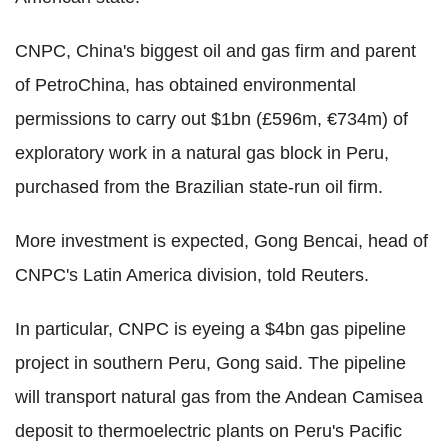
CNPC, China's biggest oil and gas firm and parent
of PetroChina, has obtained environmental
permissions to carry out $1bn (£596m, €734m) of
exploratory work in a natural gas block in Peru,
purchased from the Brazilian state-run oil firm.
More investment is expected, Gong Bencai, head of
CNPC's Latin America division, told Reuters.
In particular, CNPC is eyeing a $4bn gas pipeline
project in southern Peru, Gong said. The pipeline
will transport natural gas from the Andean Camisea
deposit to thermoelectric plants on Peru's Pacific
++++++++
• Work required
Quote the records above exactly, leaving out any pictures.

• Answer to this exercise
CNPC, China's biggest oil and gas firm and parent
of PetroChina, has obtained environmental
permissions to carry out $1bn (£596m, €734m) of
exploratory work in a natural gas block in Peru,
purchased from the Brazilian state-run oil firm.
More investment is expected, Gong Bencai, head of
CNPC's Latin America division, told Reuters.
In particular, CNPC is eyeing a $4bn gas pipeline
project in southern Peru, Gong said. The pipeline
will transport natural gas from the Andean Camisea
deposit to thermoelectric plants on Peru's Pacific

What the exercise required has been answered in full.